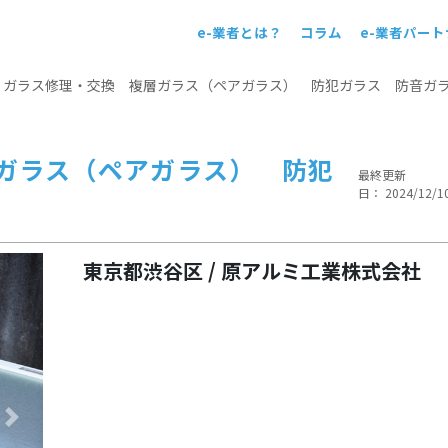
e-業者とは？
コラム
e-業者パー
！
>
ガラス修理・交換 複層ガラス（ペアガラス） 防犯ガラス 防音ガ
ガラス（ペアガラス） 防犯
最終更新
日： 2024/12/1
東京都渋谷区 / 原アルミ工業株式会社
Next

━━━━━━━━

▸ What is expected: Copy the text lines of the rows above without any change, leaving the pictures out.

▸ Answer to this task:
e-業者とは？
コラム
e-業者パー
！
>
ガラス修理・交換 複層ガラス（ペアガラス） 防犯ガラス 防音ガ
ガラス（ペアガラス） 防犯
最終更新
日： 2024/12/1
東京都渋谷区 / 原アルミ工業株式会社
Next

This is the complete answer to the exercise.